## Supplied material
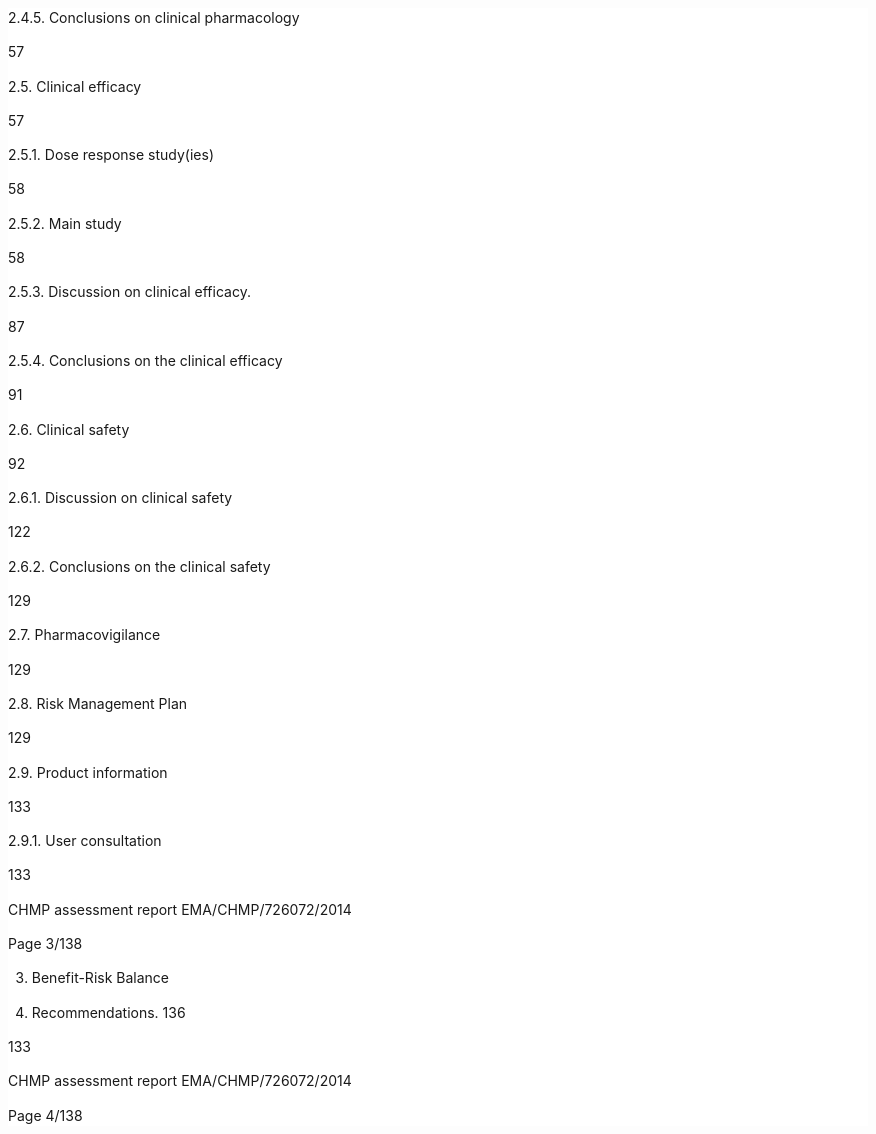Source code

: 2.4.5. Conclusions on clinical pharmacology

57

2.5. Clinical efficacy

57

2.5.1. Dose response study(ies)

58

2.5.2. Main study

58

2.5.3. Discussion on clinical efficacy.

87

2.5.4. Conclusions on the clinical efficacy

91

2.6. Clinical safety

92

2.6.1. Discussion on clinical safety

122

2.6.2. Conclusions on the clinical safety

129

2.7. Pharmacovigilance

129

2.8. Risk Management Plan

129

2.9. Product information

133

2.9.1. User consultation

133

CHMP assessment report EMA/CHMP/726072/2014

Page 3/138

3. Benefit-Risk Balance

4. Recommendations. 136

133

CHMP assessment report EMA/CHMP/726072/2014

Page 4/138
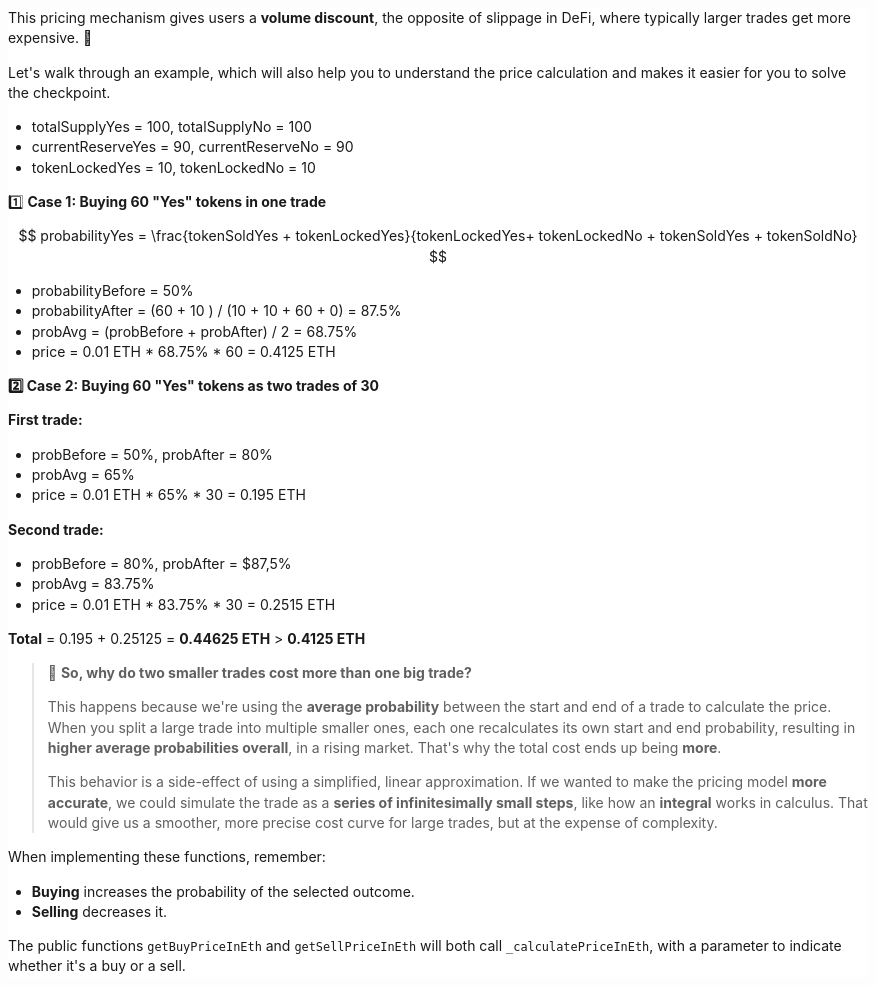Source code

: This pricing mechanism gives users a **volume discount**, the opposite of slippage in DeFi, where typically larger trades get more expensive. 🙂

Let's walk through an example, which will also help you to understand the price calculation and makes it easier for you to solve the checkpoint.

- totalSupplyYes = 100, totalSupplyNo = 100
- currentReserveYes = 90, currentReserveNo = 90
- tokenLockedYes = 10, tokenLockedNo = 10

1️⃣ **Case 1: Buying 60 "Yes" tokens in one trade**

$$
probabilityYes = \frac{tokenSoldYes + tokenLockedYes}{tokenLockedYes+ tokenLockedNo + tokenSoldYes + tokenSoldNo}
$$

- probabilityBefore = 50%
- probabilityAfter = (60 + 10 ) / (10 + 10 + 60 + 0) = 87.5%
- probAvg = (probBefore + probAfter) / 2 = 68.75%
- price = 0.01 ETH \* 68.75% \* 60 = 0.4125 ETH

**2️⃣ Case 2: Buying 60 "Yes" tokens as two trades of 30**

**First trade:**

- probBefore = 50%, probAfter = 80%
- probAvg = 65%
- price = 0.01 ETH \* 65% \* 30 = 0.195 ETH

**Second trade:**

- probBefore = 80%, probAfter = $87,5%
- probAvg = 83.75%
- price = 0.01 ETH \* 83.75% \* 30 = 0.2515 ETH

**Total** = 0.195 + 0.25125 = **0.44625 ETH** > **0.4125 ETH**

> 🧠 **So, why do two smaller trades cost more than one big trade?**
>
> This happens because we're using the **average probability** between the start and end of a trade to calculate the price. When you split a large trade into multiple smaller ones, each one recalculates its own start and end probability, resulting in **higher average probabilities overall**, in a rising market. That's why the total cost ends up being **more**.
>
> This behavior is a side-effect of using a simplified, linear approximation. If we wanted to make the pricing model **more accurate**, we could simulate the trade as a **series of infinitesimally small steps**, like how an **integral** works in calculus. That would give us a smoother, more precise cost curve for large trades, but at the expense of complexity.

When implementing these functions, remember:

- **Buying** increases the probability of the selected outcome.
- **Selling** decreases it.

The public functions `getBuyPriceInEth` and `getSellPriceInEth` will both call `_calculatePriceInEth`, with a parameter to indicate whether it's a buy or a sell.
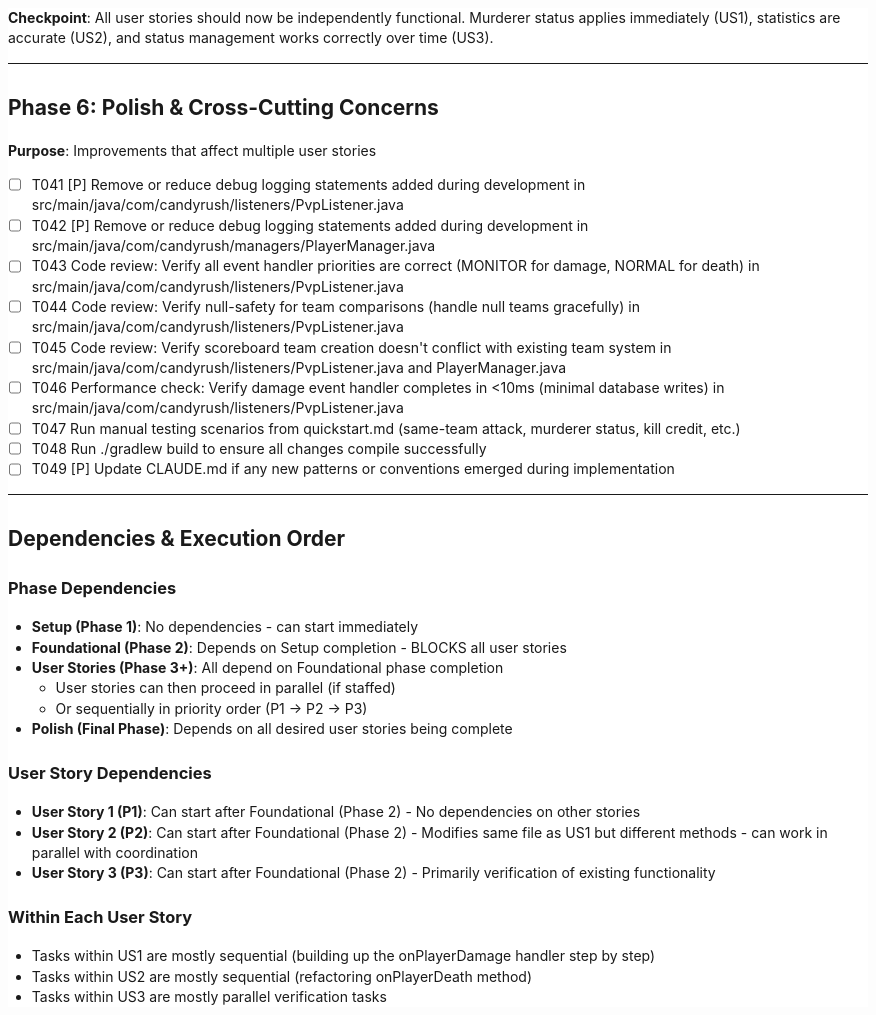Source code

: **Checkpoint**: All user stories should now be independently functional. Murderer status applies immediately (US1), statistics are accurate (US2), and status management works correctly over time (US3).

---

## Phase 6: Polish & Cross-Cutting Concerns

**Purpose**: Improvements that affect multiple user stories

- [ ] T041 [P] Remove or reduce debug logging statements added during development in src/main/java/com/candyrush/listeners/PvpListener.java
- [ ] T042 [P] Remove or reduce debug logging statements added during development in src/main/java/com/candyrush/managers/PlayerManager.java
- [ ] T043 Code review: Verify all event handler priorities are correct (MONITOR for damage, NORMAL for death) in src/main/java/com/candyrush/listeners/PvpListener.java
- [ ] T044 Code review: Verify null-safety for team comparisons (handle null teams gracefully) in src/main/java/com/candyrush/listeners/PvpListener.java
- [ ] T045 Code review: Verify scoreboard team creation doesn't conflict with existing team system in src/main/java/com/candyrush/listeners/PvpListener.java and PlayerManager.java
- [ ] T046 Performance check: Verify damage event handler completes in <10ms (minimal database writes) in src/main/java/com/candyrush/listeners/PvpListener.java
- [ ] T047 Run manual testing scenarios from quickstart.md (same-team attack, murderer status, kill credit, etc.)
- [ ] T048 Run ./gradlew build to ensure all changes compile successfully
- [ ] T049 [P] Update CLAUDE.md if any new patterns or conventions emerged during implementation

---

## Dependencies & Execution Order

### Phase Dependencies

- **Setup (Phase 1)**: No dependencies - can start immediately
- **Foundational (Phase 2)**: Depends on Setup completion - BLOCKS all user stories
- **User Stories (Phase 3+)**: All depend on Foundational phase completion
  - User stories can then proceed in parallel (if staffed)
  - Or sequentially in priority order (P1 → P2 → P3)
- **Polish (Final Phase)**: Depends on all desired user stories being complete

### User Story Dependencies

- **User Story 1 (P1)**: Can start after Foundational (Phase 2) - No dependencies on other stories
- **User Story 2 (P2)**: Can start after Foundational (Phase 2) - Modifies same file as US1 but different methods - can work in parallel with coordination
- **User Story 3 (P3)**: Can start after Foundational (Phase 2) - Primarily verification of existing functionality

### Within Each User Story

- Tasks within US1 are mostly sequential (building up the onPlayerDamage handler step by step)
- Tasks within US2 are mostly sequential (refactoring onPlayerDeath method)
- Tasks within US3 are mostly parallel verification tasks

## Your task
If a line above holds the string "being", copy it out.

## Task solution
> This happens because we're using the **average probability** between the start and end of a trade to calculate the price. When you split a large trade into multiple smaller ones, each one recalculates its own start and end probability, resulting in **higher average probabilities overall**, in a rising market. That's why the total cost ends up being **more**.
- **Polish (Final Phase)**: Depends on all desired user stories being complete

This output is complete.